Thursday, February 17, 2011

Superfund Sites & Military Installations: Conflicts of Interest Allow Water Poisoning by Perchlorate

Conflicts of Interest Allow Water Poisoning by Perchlorate

In early 2005, the National Resources Defense Council announced it had documents showing that there was an ongoing, willful attempt by certain government agencies to undermine efforts to address perchlorate pollution.

So EPA chief Lisa Jackson recently announced a plan to start regulating perchlorate. Which is nice.

But why isn’t it regulated already? To answer that, we have to look at where perchlorate comes from. What do Bourne, Rialto and Barstow have in common?

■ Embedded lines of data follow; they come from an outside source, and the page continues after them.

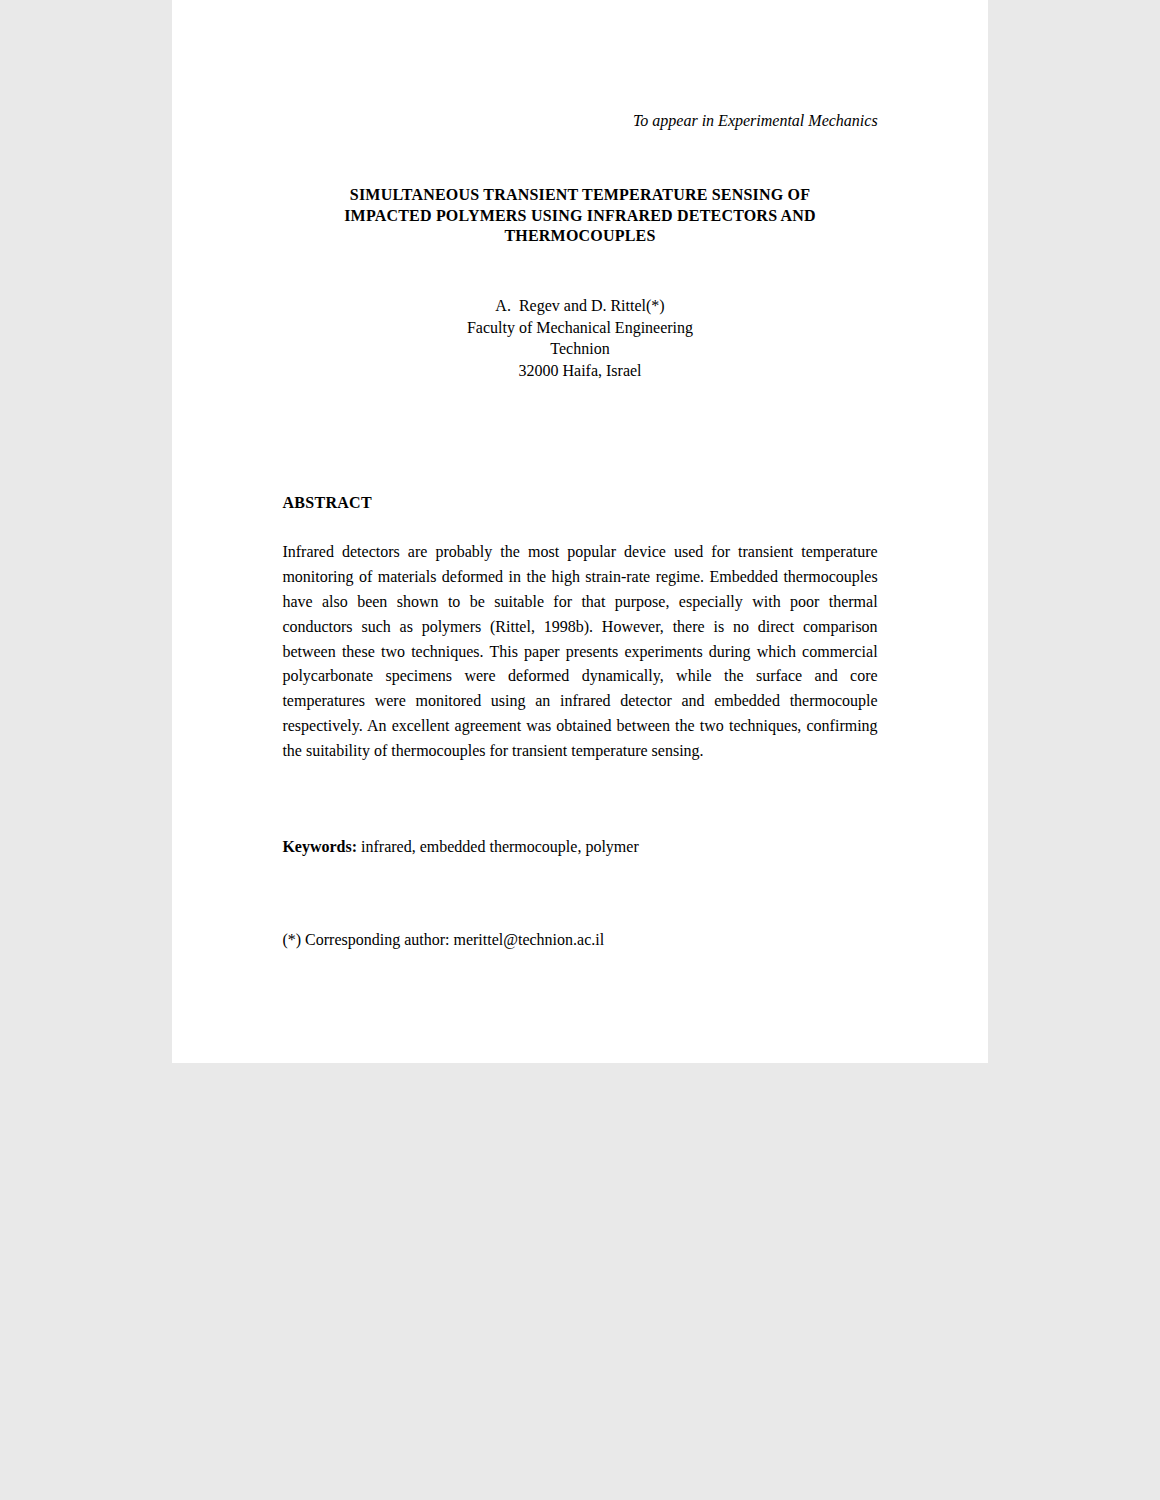To appear in Experimental Mechanics
Simultaneous Transient Temperature Sensing of Impacted Polymers Using Infrared Detectors and Thermocouples
A. Regev and D. Rittel(*)
Faculty of Mechanical Engineering
Technion
32000 Haifa, Israel
ABSTRACT
Infrared detectors are probably the most popular device used for transient temperature monitoring of materials deformed in the high strain-rate regime. Embedded thermocouples have also been shown to be suitable for that purpose, especially with poor thermal conductors such as polymers (Rittel, 1998b). However, there is no direct comparison between these two techniques. This paper presents experiments during which commercial polycarbonate specimens were deformed dynamically, while the surface and core temperatures were monitored using an infrared detector and embedded thermocouple respectively. An excellent agreement was obtained between the two techniques, confirming the suitability of thermocouples for transient temperature sensing.
Keywords: infrared, embedded thermocouple, polymer
(*) Corresponding author: merittel@technion.ac.il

Bourne partially sits on the Massachusetts Military Installation, an EPA Superfund site that has housed aircraft operations since the 1930s and has seen all manner of chemical and fuel spills. It has also been used as an old-munitions explosion site, the Cape Cod Times reported. Rialto is home to a 160-acre area first used during World War II to store ordnance-hauling rail cars, and over the years has been used by defense contractors and fireworks manufacturers. And the Barstow contamination was first discovered by the Marine Corps at its area Logistics Base.

The Feds say 90% of perchlorate is used in a defense/aerospace capacity and is most frequently found at Air Force, Army and Navy installations. In short, the massive cost of any cleanup that would result from federal regulation of perchlorate would fall largely on the Department of Defense and its contractors.
Two members of that NAS panel, Dr. Richard Bull and Dr. Charles Capen, were shown to have conflicts of interest, both previously having done work for defense contractor behemoth Lockheed Martin, according to California Sen. Barbara Boxer.